| > One, your projects are small enough that you can reasonably provide enough context for the language model to be useful. Two, you’re using the most common languages in the training data. Three, because of those factors, you’re willing to put much more work into learning how to use it effectively, since it can actually produce useful content for you. Take a look at the 2024 StackOverflow survey. 70% of professional developer respondents had only done extensive work over the last year in one of: JS
64.6%
SQL
54.1%
JTML/CSS
52.9%
PY
46.9%
TS
43.4%
Bash/Shell
34.2%
Java
30% LLMs are of course very strong in all of these. 70% of developers only code in languages LLMs are very strong at. If anything, for the developer population at large, this number is even higher than 70%. The survey respondents are overwhelmingly American (where the dev landscape is more diverse), and self-select to those who use niche stuff and want to let the world know. Similar argument can be made for median codebase size, in terms of LOC written every year. A few days ago he also gave Gemini Pro 2.5 a whole codebase (at ~300k tokens) and it performed well.

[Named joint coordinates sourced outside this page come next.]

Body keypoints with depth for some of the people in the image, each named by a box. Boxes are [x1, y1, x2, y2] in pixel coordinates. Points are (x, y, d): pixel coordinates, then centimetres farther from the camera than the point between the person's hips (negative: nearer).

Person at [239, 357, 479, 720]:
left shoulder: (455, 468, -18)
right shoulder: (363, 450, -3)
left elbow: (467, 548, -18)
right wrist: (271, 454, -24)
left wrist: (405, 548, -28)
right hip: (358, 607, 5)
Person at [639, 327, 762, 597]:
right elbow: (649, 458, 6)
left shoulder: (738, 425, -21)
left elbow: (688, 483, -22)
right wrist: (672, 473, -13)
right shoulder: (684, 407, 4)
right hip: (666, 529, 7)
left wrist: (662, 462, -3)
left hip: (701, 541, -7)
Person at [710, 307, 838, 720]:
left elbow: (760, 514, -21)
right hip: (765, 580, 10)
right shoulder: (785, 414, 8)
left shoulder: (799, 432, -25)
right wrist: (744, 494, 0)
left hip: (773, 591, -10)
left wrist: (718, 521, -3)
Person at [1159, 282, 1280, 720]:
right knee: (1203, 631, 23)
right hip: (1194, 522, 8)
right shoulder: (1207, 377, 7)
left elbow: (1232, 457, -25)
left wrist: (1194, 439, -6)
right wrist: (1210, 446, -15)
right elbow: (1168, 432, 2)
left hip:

Even in huge codebases, if any kind of separation of concerns is involved, that's enough to give all context relevant to the part of the code you're working on. [1] [1] https://simonwillison.net/2025/Mar/25/gemini/ |
But really that’s the vision of actual utility that I imagined when this stuff first started coming out and that I’d still love to see: something that integrates with your editor, trains on your giant legacy codebase, and can actually be useful answering questions about it and maybe suggesting code. Seems like we might get there eventually, but I haven’t seen that we’re there yet.